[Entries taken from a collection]
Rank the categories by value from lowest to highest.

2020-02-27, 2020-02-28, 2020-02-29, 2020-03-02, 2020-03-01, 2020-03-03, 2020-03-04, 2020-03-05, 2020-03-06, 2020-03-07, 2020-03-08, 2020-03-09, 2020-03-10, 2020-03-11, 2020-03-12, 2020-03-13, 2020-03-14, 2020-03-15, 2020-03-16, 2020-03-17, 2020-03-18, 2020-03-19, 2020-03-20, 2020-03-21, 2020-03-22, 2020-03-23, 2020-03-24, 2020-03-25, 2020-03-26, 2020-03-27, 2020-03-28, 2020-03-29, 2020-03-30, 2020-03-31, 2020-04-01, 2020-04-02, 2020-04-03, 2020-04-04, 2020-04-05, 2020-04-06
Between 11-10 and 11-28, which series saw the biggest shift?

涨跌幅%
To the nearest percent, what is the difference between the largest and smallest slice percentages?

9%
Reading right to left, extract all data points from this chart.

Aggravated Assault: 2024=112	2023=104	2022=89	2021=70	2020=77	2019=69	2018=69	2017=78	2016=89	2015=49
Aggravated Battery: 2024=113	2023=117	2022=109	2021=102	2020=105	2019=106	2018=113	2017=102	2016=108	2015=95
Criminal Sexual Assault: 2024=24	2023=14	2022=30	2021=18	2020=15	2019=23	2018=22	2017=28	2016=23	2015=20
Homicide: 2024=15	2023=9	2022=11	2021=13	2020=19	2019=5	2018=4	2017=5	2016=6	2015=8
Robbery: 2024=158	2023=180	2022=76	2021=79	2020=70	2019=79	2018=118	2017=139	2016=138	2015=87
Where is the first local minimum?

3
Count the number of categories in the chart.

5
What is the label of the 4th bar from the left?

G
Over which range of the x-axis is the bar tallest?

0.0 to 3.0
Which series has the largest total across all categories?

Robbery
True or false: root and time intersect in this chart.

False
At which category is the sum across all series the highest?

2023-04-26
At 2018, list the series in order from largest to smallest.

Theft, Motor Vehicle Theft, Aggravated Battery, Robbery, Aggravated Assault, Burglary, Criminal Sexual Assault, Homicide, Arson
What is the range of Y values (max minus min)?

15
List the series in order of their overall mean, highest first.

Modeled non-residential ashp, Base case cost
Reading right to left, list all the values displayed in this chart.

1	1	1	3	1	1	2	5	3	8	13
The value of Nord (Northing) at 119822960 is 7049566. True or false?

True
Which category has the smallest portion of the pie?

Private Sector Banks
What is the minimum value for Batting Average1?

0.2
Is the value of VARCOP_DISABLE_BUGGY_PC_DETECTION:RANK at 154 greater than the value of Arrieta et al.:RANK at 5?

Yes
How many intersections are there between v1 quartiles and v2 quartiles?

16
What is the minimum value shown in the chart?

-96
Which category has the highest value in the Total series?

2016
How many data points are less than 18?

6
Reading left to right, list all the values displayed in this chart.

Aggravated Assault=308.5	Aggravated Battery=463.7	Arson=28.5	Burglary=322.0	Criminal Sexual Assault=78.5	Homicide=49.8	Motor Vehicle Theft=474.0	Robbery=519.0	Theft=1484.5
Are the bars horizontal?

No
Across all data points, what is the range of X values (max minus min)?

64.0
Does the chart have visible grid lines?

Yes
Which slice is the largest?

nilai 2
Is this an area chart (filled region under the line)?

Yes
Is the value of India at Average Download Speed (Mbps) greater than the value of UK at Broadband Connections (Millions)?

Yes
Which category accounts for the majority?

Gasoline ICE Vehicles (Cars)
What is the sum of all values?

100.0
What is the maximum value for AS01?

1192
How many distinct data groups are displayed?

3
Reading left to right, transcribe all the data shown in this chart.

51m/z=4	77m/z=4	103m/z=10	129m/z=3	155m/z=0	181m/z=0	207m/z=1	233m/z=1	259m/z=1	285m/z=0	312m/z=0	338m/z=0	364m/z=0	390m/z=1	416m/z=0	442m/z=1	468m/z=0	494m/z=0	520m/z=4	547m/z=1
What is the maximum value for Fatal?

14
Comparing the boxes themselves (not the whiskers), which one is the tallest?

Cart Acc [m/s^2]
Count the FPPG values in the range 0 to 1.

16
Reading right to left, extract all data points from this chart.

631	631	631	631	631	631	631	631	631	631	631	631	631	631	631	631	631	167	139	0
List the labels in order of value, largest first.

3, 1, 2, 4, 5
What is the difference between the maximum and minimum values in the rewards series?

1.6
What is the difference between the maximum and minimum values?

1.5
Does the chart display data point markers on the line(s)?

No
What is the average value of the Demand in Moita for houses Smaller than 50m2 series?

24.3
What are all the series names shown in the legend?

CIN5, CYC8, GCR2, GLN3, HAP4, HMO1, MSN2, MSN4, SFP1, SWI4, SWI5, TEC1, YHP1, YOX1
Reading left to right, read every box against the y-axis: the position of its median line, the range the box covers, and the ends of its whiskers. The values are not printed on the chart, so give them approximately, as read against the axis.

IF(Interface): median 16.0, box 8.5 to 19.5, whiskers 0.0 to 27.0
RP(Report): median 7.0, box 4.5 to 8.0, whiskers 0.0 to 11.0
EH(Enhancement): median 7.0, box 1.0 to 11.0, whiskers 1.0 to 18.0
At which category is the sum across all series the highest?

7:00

■ **ASSIGNMENT**:
List every line in the rows above that contains the word "category".

■ **REPLY**:
At which category is the sum across all series the highest?
Which category has the smallest portion of the pie?
Which category has the highest value in the Total series?
Which category accounts for the majority?
At which category is the sum across all series the highest?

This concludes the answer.